Zudem scheint es mir in letzter Zeit so, als würden ganz klar die Bücher meine Lesegeschwindigkeit bestimmen. Blasmusikpop scherte sich nicht um meinen hohen Stapel ungelesener Bücher, es forderte meine ungeteilte Aufmerksamkeit und bremste mich jedesmal aus, wenn ich Fahrt aufnehmen wollte. Ich sollte mir Zeit nehmen, dieses Dorf in den Alpen genau kennenzulernen, um es zu verstehen. Und um die Allegorie auf das Leben zu verstehen. Ja, ich fühle mich angesprochen und erwischt. Mit all meinen überheblichen Vorurteilen, meinem Stolz auf die akademische Ausbildung und meinem Leben in der Stadt, weit genug weg vom täglichen Kuhstall und Hühnermist.
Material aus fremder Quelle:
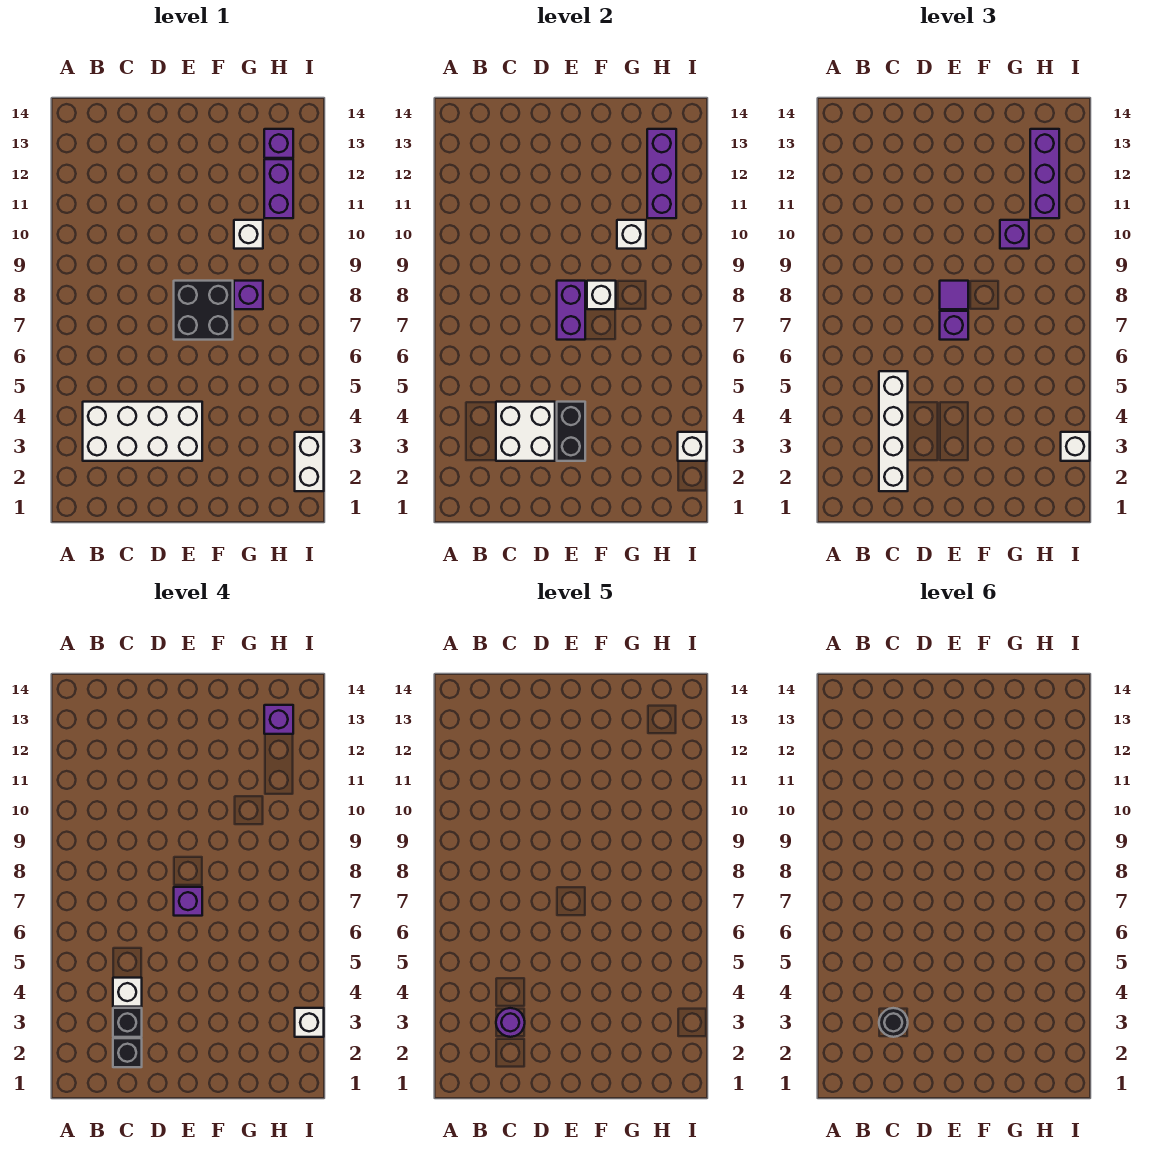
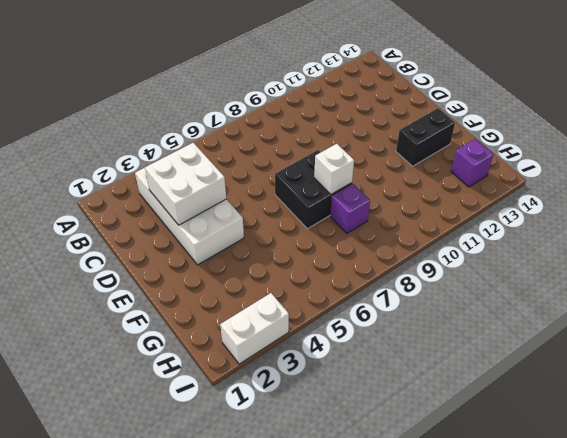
black brick F12:F13 level 1 -> black brick E3:E4 level 2
none -> white brick G10 level 1
none -> purple brick H11:H12 level 1
none -> purple brick E7:E8 level 2

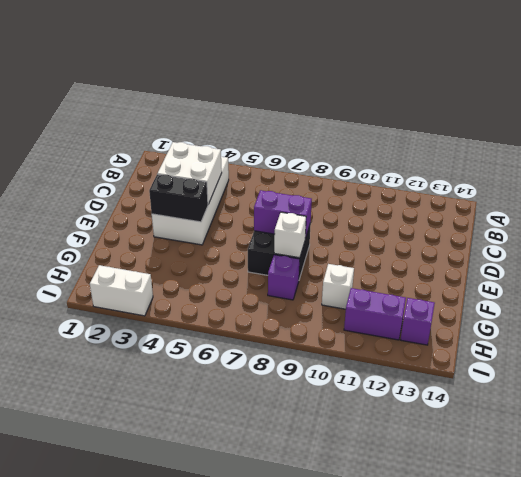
none -> white brick G10 level 2
none -> purple brick H11:H13 level 2
none -> white brick I3 level 2

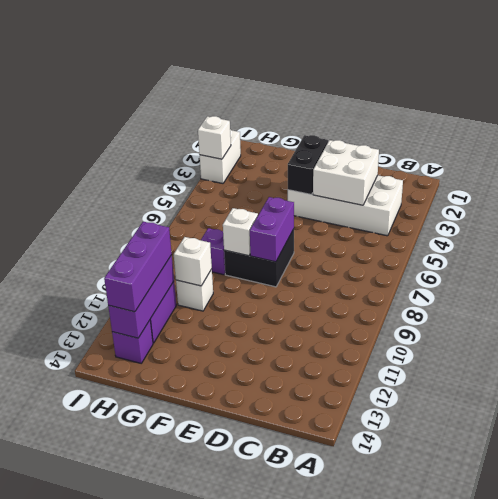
none -> white brick C2:C5 level 3
none -> purple brick E7 level 3
none -> purple tile E8 level 3

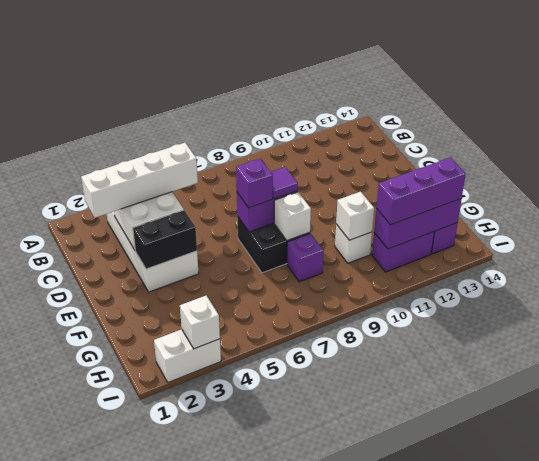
none -> purple brick G10 level 3
none -> white brick I3 level 3
none -> black brick C2 level 4

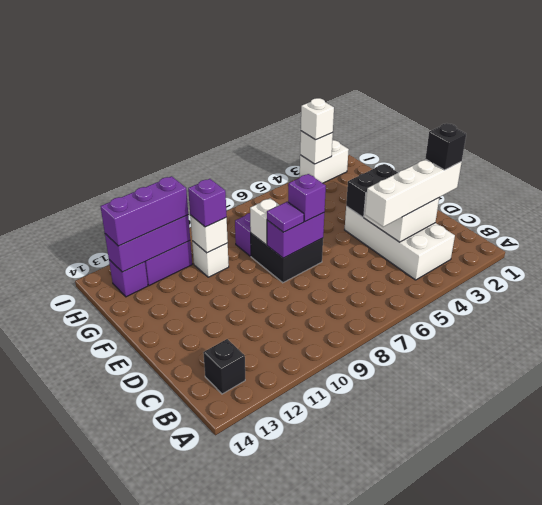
black brick B13 level 1 -> black brick C3 level 4
none -> white brick C4 level 4
none -> purple brick E7 level 4
none -> purple brick H13 level 4

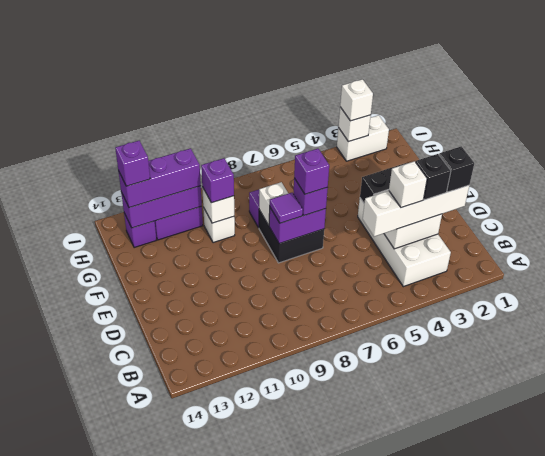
none -> white brick I3 level 4
none -> purple round brick C3 level 5
none -> black round brick C3 level 6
Vea Kaiser hält mir geschickt den Spiegel vor, wenn ich auch nicht Johannes heiße und sich meine Griechisch-Kenntnisse maximal auf die ersten 4 Buchstaben des griechischen Alphabetes beschränken. Aber ich fühle mit den unverstandenen Bewohnern, die sich von der Dorfgemeinschaft unterscheiden, aus der Konformität heraustreten, anders sind, dadurch vom Dorf unverstanden und zwangsläufig einsam. Wie gut kann ich mich in Johannes hinein versetzen, der schon wie sein Großvater lieber die Nase in die Bücher steckt, als sich beim Fußball die Hacksen brechen zu lassen. Der lieber mit den Kaninchen kuschelt, als sie mit Rosmarinkartoffeln auf dem Teller als Sonntagsbraten zu finden. Der sich selbst genügt und Angst vor den anderen, einfach gestrickten Kindern von St. Peter am Anger hat, die sich darüber lustig machen, dass er hochdeutsch redet, sich gegen den hiesigen Dialekt sperrt und Allergien entwickelt, die im Dorf unbekannt sind. Johannes will weg in die gebildete Welt, in die Stadt, zu den Wissenschaften und mir erscheint dies nur natürlich, ich drücke ihm die Daumen. Doch Widerstände gibt es eben auf der ganzen Welt und so verzögert sich der Abschied von St. Peter doch um mindestens einen ganzen Sommer. Und der hat es in sich. Wie dicke kräftige Watschn knallt mir Vea Kaiser meine Vorurteile und Abwertungen über die St. Petrianer um die Ohren und zeigt mir die eigene Borniertheit auf. Ich bin ein bisschen eingeschnappt, schließlich hat sie damit angefangen, ich habe ihr doch lediglich zugestimmt und muss mir nun auf den letzten Seiten diese Abkanzelung gefallen lassen? Aber Recht hat sie. Die Watschn ziepen, das Herz hüpft und ich lese als nächstes das zweite Buch von Vea Kaiser, vielleicht mache ich mich da dann schon etwas besser.